Benchmarking Against R bnlearn

py-scm has been benchmarked against the Gaussian inference available in R bnlearn. The comparison uses two non-trivial Gaussian networks, one simple backdoor model and one mediated probe model, and it evaluates associational, interventional, and counterfactual queries on both.

The py-scm side of the timing harness uses pandas=False so that the runtime comparison reflects the NumPy inference engine rather than pandas materialization overhead. The benchmark records both hot timings, where the same query is repeated on an already-built model, and cold timings, where a fresh model is built before each query.
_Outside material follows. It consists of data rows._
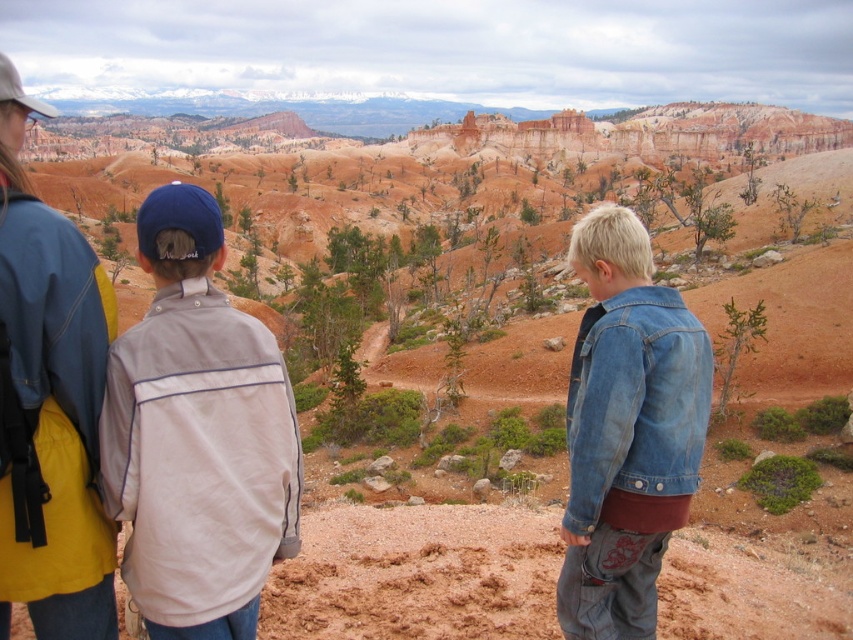
In the scene shown: Between light gray fabric jacket at center left and denim jacket at lower right, which one is positioned higher?

Positioned higher is light gray fabric jacket at center left.

Is light gray fabric jacket at center left thinner than denim jacket at lower right?

No, light gray fabric jacket at center left is not thinner than denim jacket at lower right.

Is point (271, 392) positioned before point (579, 497)?

Yes, point (271, 392) is in front of point (579, 497).

Image resolution: width=853 pixels, height=640 pixels. I want to click on light gray fabric jacket at center left, so click(x=196, y=435).

Is denim jacket at lower right wider than brushed metal jacket at upper left?

In fact, denim jacket at lower right might be narrower than brushed metal jacket at upper left.

Who is more distant from viewer, (640, 461) or (84, 360)?

Point (640, 461)

Identify the location of denim jacket at lower right. The height and width of the screenshot is (640, 853). (625, 429).

Between light gray fabric jacket at center left and brushed metal jacket at upper left, which one has less height?

light gray fabric jacket at center left

Between light gray fabric jacket at center left and brushed metal jacket at upper left, which one is positioned lower?

light gray fabric jacket at center left is lower down.

This screenshot has height=640, width=853. What do you see at coordinates (196, 435) in the screenshot?
I see `light gray fabric jacket at center left` at bounding box center [196, 435].

The image size is (853, 640). I want to click on light gray fabric jacket at center left, so click(x=196, y=435).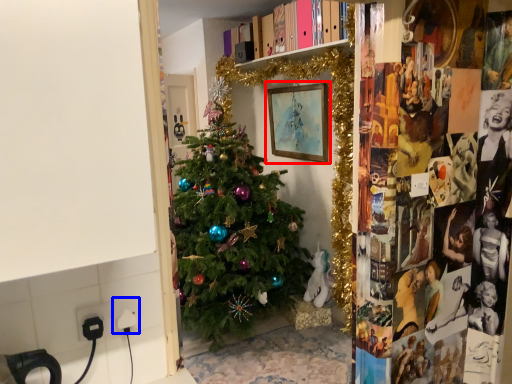
Question: Which of the following is the closest to the observer, picture frame (highlighted by a red box) or electric outlet (highlighted by a blue box)?

Choices:
 (A) picture frame
 (B) electric outlet

Answer: (B)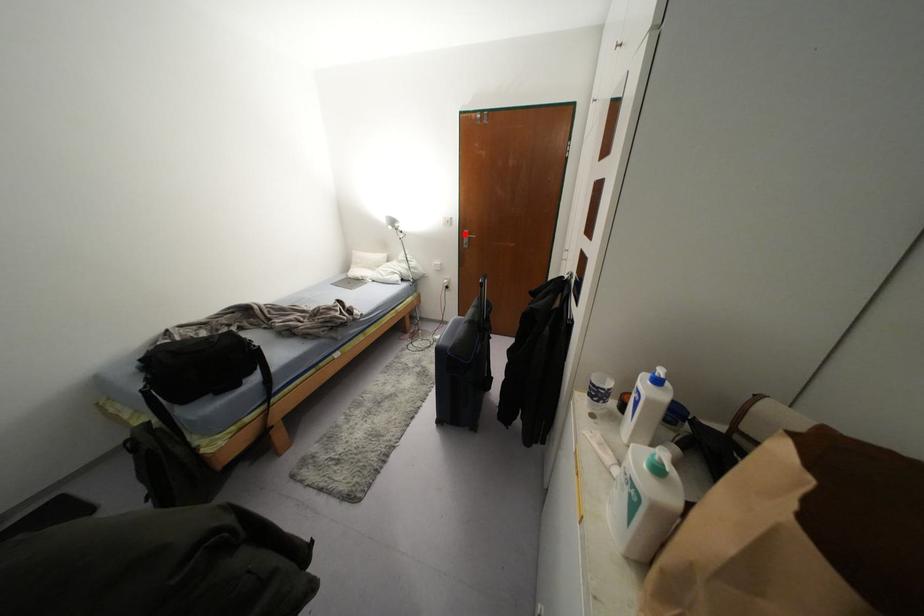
The figures below reflect the benchmark suite as rerun on 2026-03-28.

The accuracy comparison is exact on the benchmark suite. The worst absolute difference stayed at machine-precision scale for every query type.

Accuracy Against R bnlearn

Query type

Worst absolute difference

Result

Associational

7.21645e-15

Exact

Interventional

3.55271e-15

Exact

Counterfactual

1.33227e-15

Exact

The hot timings show the steady-state cost of repeated inference after model construction and cache setup. On this benchmark suite, py-scm remains at least one order of magnitude faster than bnlearn on every query family, exceeds two orders of magnitude on the interventional and counterfactual queries, and stays above 20x faster even on the slowest associational case.

Hot Runtime Comparison

Query type

py-scm avg ms across benchmark cases

bnlearn avg ms across benchmark cases

py-scm speedup over bnlearn

Associational

0.000959 to 0.002982

0.057 to 0.062

20.1x to 59.4x

Interventional

0.000860 to 0.000951

0.200 to 0.300

210.3x to 341.7x

Counterfactual

0.004831 to 0.005795

1.400 to 2.600

257.6x to 448.7x

The cold timings include model construction and first-query setup. That is a stricter measure because it removes most of the benefit of repeated-query caching. Even under that condition, py-scm remains faster than bnlearn on every benchmarked query family and is now back near the earlier pre-regression cold-start numbers after the constructor-path fixes.

Cold Runtime Comparison

Query type

py-scm avg ms across benchmark cases

bnlearn avg ms across benchmark cases

py-scm speedup over bnlearn

Associational

0.120674 to 0.129090

0.717 to 1.081

5.74x to 8.55x

Interventional

0.163683 to 0.224653

0.750 to 1.050

4.45x to 4.70x

Counterfactual

0.184865 to 0.243760

2.100 to 3.200

11.3x to 13.3x

These results should be read as benchmark-suite results rather than universal guarantees. They show that the current py-scm implementation still matches R bnlearn on the tested Gaussian queries while delivering materially lower runtimes on the same workload in both steady-state and cold-start conditions.